How do I request a Dues Paid Letter when I sell my home in OFL?

When listing your property for sale, or at the closing of the sale, most banks, attorneys, and real estate agencies usually require a letter from the OFL Homeowners Association stating annual dues are paid. Contact the OFL Treasurer to request a letter confirming dues are paid for the current year for your property.

To ensure that you have the letter when you need it, please allow at least a week’s notice.

How much are OFL annual Association dues?

Association dues for all property owners in Old Farm Lakes are $225 per year. Homeowners receive a notice to pay their annual OFLPOA dues in January each year. The due date each year is February 1.

If you don’t receive your annual dues notice during the first week of January, please contact the OFL Treasurer.

Is anyone allowed in the inlet or spillway areas of Swan Lake?

No one is allowed in the inlet (large culvert pipes under Eddy Road where water flows from Wildflower Lake in Old Farms Gardens into Swan Lake) or the spillway (including the open concrete spillway enclosed in split rail fencing, the large culvert pipes under Prenzler Dr., and the natural water runoff area enclosed in chain link fencing between Prenzler Dr. and the Constitution Trail), with the exception of authorized maintenance personnel. Children playing in these areas is strictly prohibited, as the areas are inherently dangerous and present a major risk for injury. Both the spillway and the natural water runoff area have “Danger – Keep Out” signs posted on the split rail and chain link fences. If you see children or unauthorized people in these areas, please remind them that they are not supposed to be there and request that they leave immediately.
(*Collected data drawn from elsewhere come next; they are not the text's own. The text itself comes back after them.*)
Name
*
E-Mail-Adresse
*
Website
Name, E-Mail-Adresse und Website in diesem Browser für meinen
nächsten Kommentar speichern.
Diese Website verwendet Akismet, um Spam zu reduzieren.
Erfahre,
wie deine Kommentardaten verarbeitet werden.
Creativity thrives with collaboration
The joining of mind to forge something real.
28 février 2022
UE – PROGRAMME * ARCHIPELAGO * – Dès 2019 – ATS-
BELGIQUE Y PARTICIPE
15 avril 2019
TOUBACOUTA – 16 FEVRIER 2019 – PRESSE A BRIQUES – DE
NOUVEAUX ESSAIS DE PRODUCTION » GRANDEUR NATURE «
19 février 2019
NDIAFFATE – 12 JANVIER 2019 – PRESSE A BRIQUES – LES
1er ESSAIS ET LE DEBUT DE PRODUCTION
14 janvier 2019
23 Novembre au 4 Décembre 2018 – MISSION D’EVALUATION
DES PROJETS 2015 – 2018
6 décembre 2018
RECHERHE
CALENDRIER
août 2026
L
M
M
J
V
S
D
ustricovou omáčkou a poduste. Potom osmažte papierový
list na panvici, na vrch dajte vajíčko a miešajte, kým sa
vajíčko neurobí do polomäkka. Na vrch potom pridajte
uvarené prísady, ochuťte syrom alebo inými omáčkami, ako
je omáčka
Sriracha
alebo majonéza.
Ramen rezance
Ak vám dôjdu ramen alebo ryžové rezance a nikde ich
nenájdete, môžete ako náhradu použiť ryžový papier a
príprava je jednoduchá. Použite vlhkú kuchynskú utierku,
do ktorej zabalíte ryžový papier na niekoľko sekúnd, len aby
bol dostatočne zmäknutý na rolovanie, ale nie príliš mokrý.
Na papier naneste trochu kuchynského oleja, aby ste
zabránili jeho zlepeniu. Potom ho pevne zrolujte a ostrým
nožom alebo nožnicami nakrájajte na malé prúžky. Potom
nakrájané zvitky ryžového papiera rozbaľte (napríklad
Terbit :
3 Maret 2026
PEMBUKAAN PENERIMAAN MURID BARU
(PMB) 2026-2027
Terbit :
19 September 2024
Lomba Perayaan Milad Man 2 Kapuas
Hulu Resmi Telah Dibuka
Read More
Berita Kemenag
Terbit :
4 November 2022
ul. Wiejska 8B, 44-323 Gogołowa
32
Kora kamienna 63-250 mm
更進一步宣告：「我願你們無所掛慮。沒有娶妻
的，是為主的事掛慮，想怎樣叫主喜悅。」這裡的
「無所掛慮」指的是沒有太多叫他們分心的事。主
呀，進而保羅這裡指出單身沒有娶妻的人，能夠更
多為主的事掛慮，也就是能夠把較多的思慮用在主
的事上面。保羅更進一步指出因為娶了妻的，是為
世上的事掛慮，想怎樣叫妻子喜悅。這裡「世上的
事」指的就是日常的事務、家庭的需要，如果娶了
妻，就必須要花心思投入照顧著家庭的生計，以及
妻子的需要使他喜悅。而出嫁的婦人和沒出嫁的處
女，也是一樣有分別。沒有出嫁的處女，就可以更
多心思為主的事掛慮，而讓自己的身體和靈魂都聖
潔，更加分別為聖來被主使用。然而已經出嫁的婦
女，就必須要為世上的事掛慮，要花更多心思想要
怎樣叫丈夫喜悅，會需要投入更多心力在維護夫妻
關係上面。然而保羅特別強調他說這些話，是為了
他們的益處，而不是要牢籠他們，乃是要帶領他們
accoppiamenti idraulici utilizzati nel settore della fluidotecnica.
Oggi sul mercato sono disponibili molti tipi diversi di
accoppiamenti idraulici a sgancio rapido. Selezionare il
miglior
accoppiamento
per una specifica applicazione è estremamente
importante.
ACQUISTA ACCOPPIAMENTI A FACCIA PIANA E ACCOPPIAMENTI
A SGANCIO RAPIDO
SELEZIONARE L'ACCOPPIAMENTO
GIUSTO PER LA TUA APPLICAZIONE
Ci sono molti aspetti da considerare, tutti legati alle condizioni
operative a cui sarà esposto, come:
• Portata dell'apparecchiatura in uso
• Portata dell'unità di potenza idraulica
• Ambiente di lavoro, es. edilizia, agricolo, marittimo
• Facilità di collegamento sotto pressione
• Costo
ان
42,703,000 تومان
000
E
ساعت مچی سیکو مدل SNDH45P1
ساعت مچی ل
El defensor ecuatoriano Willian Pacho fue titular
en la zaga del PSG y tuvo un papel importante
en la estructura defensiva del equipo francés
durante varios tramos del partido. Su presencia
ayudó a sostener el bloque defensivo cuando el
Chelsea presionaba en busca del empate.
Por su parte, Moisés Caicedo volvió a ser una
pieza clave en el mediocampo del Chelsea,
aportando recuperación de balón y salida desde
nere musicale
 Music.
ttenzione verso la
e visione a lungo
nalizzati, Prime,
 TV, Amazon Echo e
Can I Feed the Waterfowl on or Near the Lakes?

Feeding Waterfowl Prohibited on Association Property
Feeding the waterfowl on our lakes may seem like a great thing to do, but it only creates problems. Therefore, feeding waterfowl on OFLPOA property (i.e. lakes, common ground, sidewalks, berms and playground) is prohibited.

The waterfowl can become dependent on this easy source of food. This may encourage them to stay year around instead of migrating and end up starving when the food source is not available in the winter.

The ducks and geese are grazing animals. They will eat the grass down to the roots especially during winter months causing damage to our lawns.

We all know that geese produce a lot of waste. When spring arrives, this excrement dries out and can easily become airborne and cause respiratory diseases especially in children who love to play in the grassy areas around our lakes. Feeding the geese and ducks adds to existing concerns of their waste making our sidewalks around the lakes difficult, and for some impossible, to use.

Do not feed the waterfowl on association property. Any and all association members have the right and the responsibility to inform any persons that are violating this OFLPOA rule.